(Page-level text extractions)
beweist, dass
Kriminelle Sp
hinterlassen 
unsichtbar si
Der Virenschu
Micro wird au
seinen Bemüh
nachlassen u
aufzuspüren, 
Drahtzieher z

==

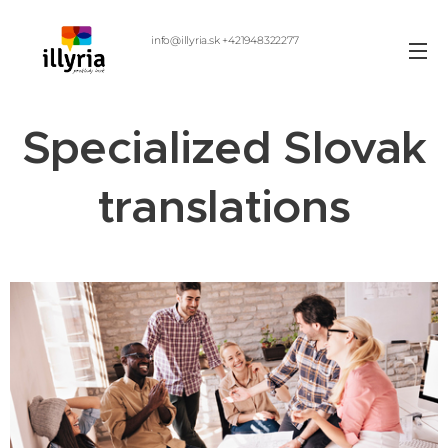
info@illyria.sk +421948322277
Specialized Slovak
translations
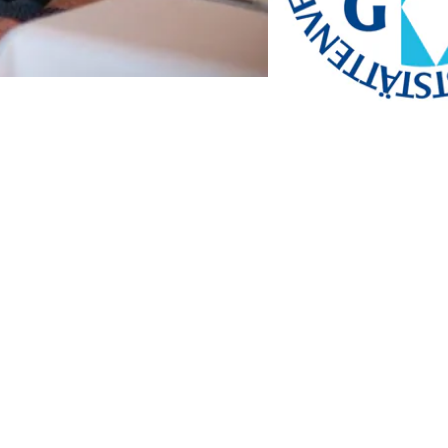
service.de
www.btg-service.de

* ABOUT THIS TASK
All that is needed is the exact run of lines above from the line containing "unsichtbar si" through the line containing "Drahtzieher z", both of them included.

* ANSWER TO THIS PROBLEM
unsichtbar si
Der Virenschu
Micro wird au
seinen Bemüh
nachlassen u
aufzuspüren, 
Drahtzieher z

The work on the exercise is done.